Die Rettung des Korallenkaktus
Die vielen kleinen Blütensternchen der Rhipsalis tauchen zwar erst nach ein paar Jahren auf, doch das Warten zahlt sich aus. Zumindest die Vermehrung dieser reizenden Kakteengattung könnte einfacher nicht sein.
Irgendwann in den 1960er-Jahren, ich war noch nicht auf der Welt, kam mein Großvater eines Abends von der Idee eines Blumenfensters beseelt nach Hause. Auf einem seiner Streifzüge hatte er ein solches erblickt und augenblicklich Gefallen an dem damals neumodischen Accessoire gutbürgerlicher Stuben gefunden. Die Familienchronik berichtet, er habe das Wohnzimmer des alten Bauernhauses mit prüfendem Blick betreten, Krampen und Stemmeisen in der Hand, und sich ans Werk gemacht.
Die Großmutter konnte gerade noch ihren geheiligten Perserteppich in Sicherheit bringen, dann fielen die ersten Brocken. Er war ein Mann der Tat, zumindest das kann ich bezeugen, und beide waren sie mit grünen Daumen gesegnet. Als der Haussegen später wieder gerade hing, entwickelte sich das Blumenfenster zu einer Oase der absonderlichsten Pflanzen. Manche von ihnen blühten nur selten, doch dann in spektakulären Formen, Farben, Düften.
Wenn beispielsweise die Stapelia, die meiste Zeit ein unansehnliches, geradezu langweiliges Gewächs, endlich Blütenknospen trieb, warteten wir tagelang ungeduldig darauf, dass sie sich endlich öffneten. Die fünfzackigen Sterne waren bräunlich gefleckt und ledrig, sie sahen aus wie urzeitliche Meerestiere, und, das Beste daran, sie stanken wie Aas. Ganz rechts hing das Prunkstück der Sammlung, eine sogenannte Königin der Nacht. Das legendäre Kaktusgewächs Selenicereus grandiflorus treibt riesige weiße und stark duftende Blütenkelche, die sich sommers jedoch nur für eine Nacht öffnen, und wenn es so weit war, durften wir aufbleiben und das flüchtige Naturspektakel betrachten.

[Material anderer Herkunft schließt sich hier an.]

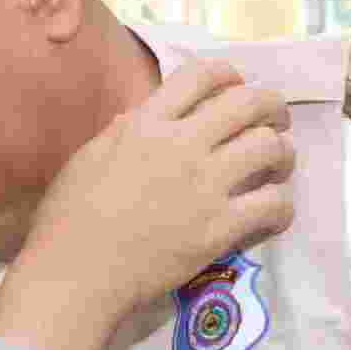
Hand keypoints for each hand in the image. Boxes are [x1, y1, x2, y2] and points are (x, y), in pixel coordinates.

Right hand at [19, 60, 294, 317]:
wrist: (76, 275)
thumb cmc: (68, 219)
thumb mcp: (87, 158)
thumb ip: (120, 132)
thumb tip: (140, 113)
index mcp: (146, 123)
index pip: (201, 75)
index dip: (229, 74)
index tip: (236, 87)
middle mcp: (182, 144)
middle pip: (249, 103)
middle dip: (272, 106)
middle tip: (276, 121)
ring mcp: (205, 185)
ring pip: (269, 147)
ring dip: (282, 152)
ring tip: (278, 166)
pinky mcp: (220, 227)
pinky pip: (274, 203)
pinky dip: (282, 204)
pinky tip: (273, 211)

Gut Ding braucht mitunter Weile. Dankenswerterweise bekam ich unlängst ein paar Triebe dieser Prachtpflanze geschenkt. Ich behandelte sie vorschriftsmäßig, ließ sie, um Fäulnis vorzubeugen, drei Wochen liegen und setzte sie erst ein, als sich an den Bruchstellen die ersten Wurzeln zeigten. Noch ist von Blüten natürlich keine Rede, und es wird wahrscheinlich ein paar Jahre dauern, bis sich die ersten Knospen bilden. Gut Ding braucht eben mitunter Weile, doch dieser Tage war es zumindest mit einer anderen Kakteenpflanze so weit. Ich konnte die zu Besuch weilende Nachbarin mit dem Anblick der allerersten Sternchenblüte einer Rhipsalis crispata entzücken. Ihre Mutterpflanze hatte ich im Herbst vor vier Jahren in einem Gartencenter erblickt. Sie stand vernachlässigt und zerzaust unter einem Regal auf dem Boden, und da man davon ausgehen darf, dass dort Abgebrochenes zusammengefegt und weggeworfen wird, rettete ich einen wenige Zentimeter kleinen Trieb in meiner Jackentasche.
Denn auch wenn man geduldig sein muss für gewisse Spektakel, so ist zumindest die Vermehrung von Sukkulenten eine simple Übung. Sie gelingt mit den allerkleinsten Ablegerchen, auch mit solchen, die man, um es einmal so auszudrücken, am Wegesrand aufklaubt, also irgendwo unbemerkt abzwickt. Besagte Rhipsalis crispata ist insofern reizend, als sie an den Rändern ihrer blattartig verbreiterten Triebe
unzählige, wie Perlen aufgefädelte Blütchen treibt.
Die Nachbarin war angetan und würdigte die Pflanze entsprechend, wandte sich jedoch sogleich der ebenfalls über und über mit Blütensternen sowie rot leuchtenden Kaktusfrüchten behängten Rhipsalis pilocarpa daneben zu. So eine, meinte sie, besitze sie auch. Diese hier, so antwortete ich, sei ein Ableger davon, woher denn die Mutterpflanze eigentlich stamme? Sie überlegte kurz und meinte sich daran zu erinnern, seinerzeit in einem Gartencenter einen abgebrochenen Trieb aufgeklaubt zu haben.